Artificial intelligence and machine learning are predicted to be part of the next industrial revolution and could help business and industry save billions of dollars by the next decade.
The tech giants Google, Facebook, Apple, IBM and others are applying artificial intelligence to all sorts of data.
Machine learning methods are being used in areas such as translating language almost in real time, and even to identify images of cats on the internet.
So why haven’t we seen artificial intelligence used to the same extent in healthcare?
Radiologists still rely on visual inspection of magnetic resonance imaging (MRI) or X-ray scans – although IBM and others are working on this issue – and doctors have no access to AI for guiding and supporting their diagnoses.
Machine learning technologies have been around for decades, and a relatively recent technique called deep learning keeps pushing the limit of what machines can do. Deep learning networks comprise neuron-like units into hierarchical layers, which can recognise patterns in data.
This is done by iteratively presenting data along with the correct answer to the network until its internal parameters, the weights linking the artificial neurons, are optimised. If the training data capture the variability of the real-world, the network is able to generalise well and provide the correct answer when presented with unseen data.
So the learning stage requires very large data sets of cases along with the corresponding answers. Millions of records, and billions of computations are needed to update the network parameters, often done on a supercomputer for days or weeks.
Here lies the problems with healthcare: data sets are not yet big enough and the correct answers to be learned are often ambiguous or even unknown.
The functions of the human body, its anatomy and variability, are very complex. The complexity is even greater because diseases are often triggered or modulated by genetic background, which is unique to each individual and so hard to be trained on.
Adding to this, specific challenges to medical data exist. These include the difficulty to measure precisely and accurately any biological processes introducing unwanted variations.
Other challenges include the presence of multiple diseases (co-morbidity) in a patient, which can often confound predictions.

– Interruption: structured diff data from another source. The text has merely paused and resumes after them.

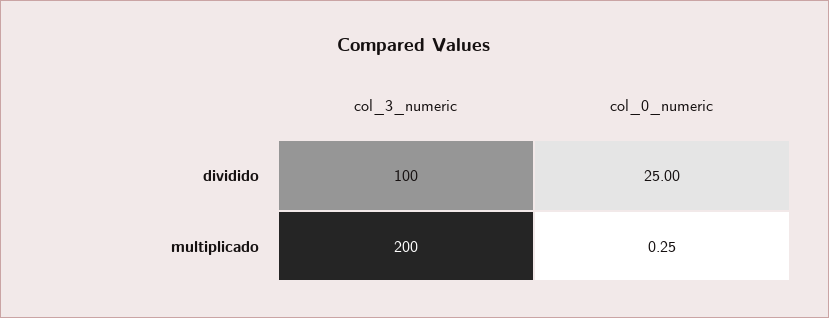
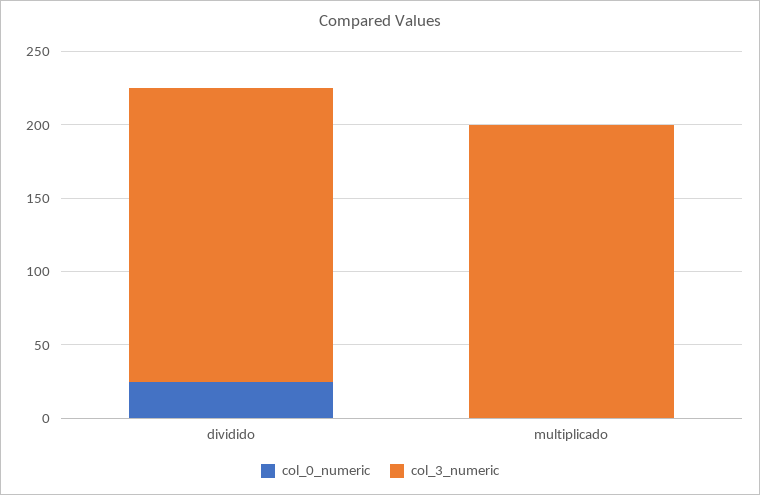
col_3_numeric, dividido: 100 -> 200

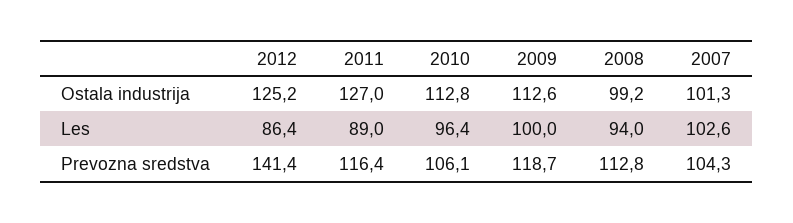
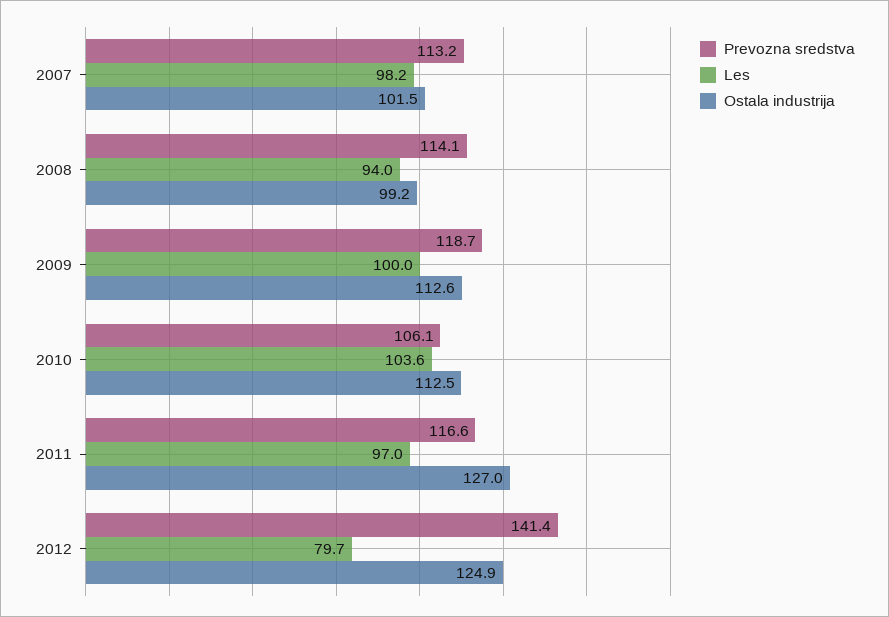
Ostala industrija, 2012: 125.2 -> 124.9
Ostala industrija, 2010: 112.8 -> 112.5
Ostala industrija, 2007: 101.3 -> 101.5
Les, 2012: 86.4 -> 79.7
Les, 2011: 89 -> 97
Les, 2010: 96.4 -> 103.6
Les, 2007: 102.6 -> 98.2
Prevozna sredstva, 2011: 116.4 -> 116.6
Prevozna sredstva, 2008: 112.8 -> 114.1
Prevozna sredstva, 2007: 104.3 -> 113.2

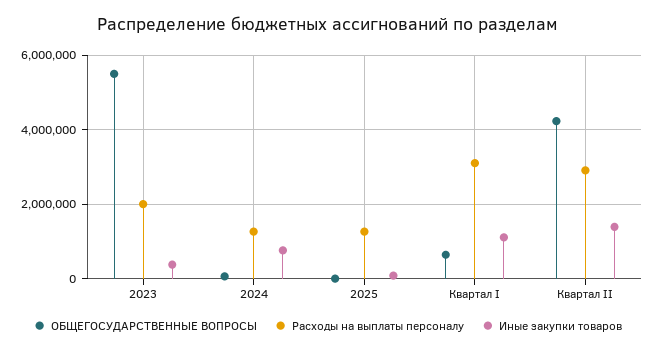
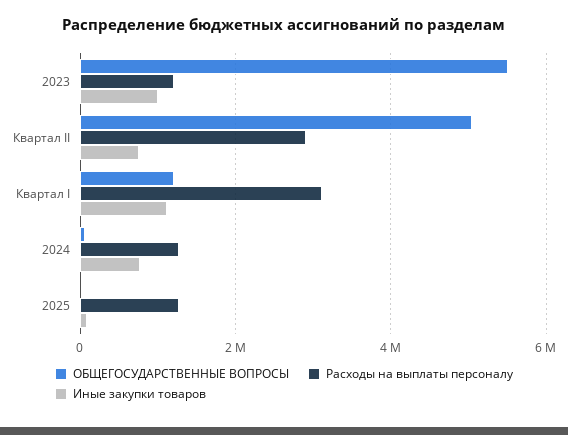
Расходы на выплаты персоналу, 2023: 2000000 -> 1200000
Иные закупки товаров, 2023: 400000 -> 1000000
ОБЩЕГОСУДАРСТВЕННЫЕ ВОПРОСЫ, Квартал I: 600000 -> 1200000
ОБЩЕГОСУДАРСТВЕННЫЕ ВОПРОСЫ, Квартал II: 4200000 -> 5000000
Иные закупки товаров, Квартал II: 1400000 -> 800000

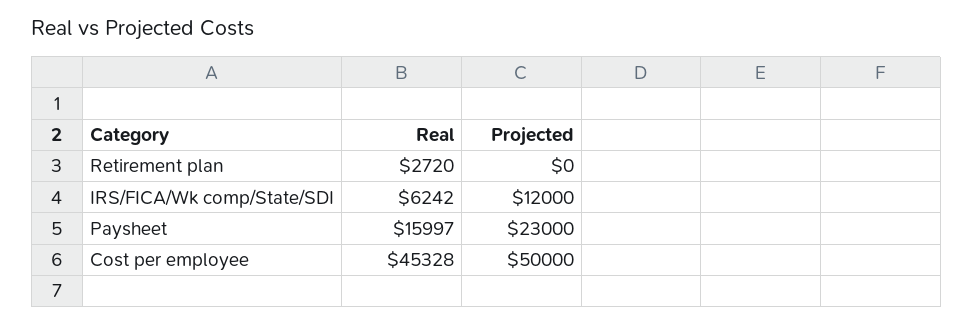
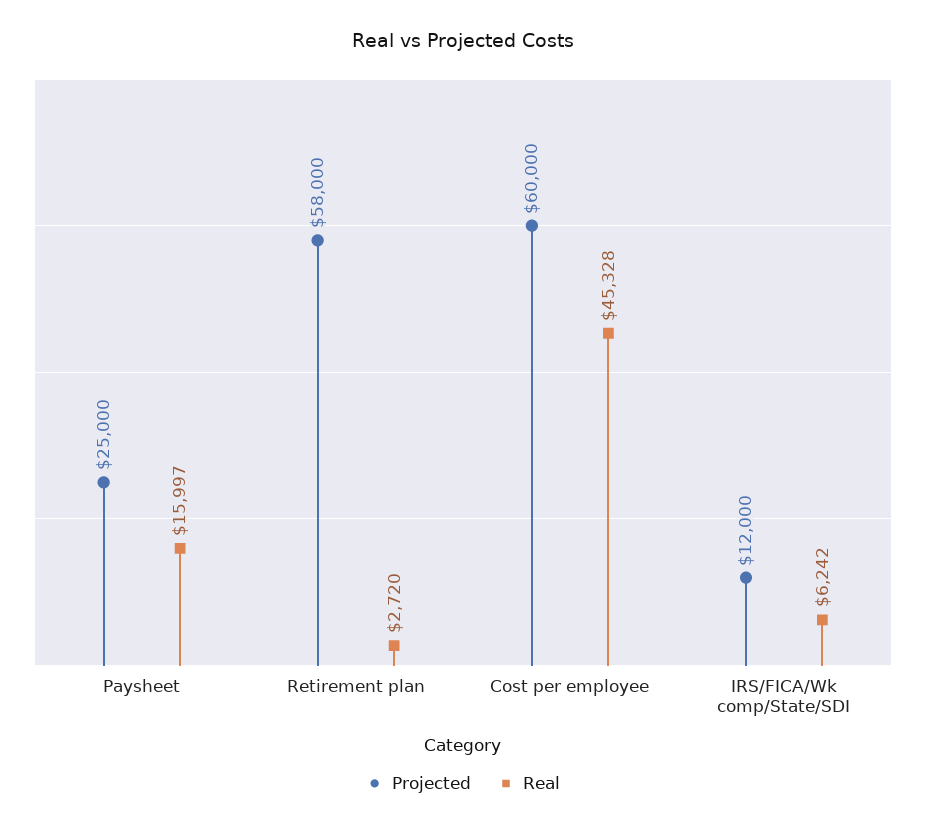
Projected, Retirement plan: 0 -> 58000
Projected, Paysheet: 23000 -> 25000
Projected, Cost per employee: 50000 -> 60000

Lifestyle and environmental factors also play important roles but are seldom available.
The result is that medical data sets need to be extremely large.
This is being addressed across the world with increasingly large research initiatives. Examples include Biobank in the United Kingdom, which aims to scan 100,000 participants.
Others include the Alzheimer’s Disease Neuroimaging Initiative (ADNI) in the United States and the Australian Imaging, Biomarkers and Lifestyle Study of Ageing (AIBL), tracking more than a thousand subjects over a decade.
Government initiatives are also emerging such as the American Cancer Moonshot program. The aim is to “build a national cancer data ecosystem” so researchers, clinicians and patients can contribute data with the aim to “facilitate efficient data analysis”. Similarly, the Australian Genomics Health Alliance aims at pooling and sharing genomic information.
Eventually the electronic medical record systems that are being deployed across the world should provide extensive high quality data sets. Beyond the expected gain in efficiency, the potential to mine population wide clinical data using machine learning is tremendous.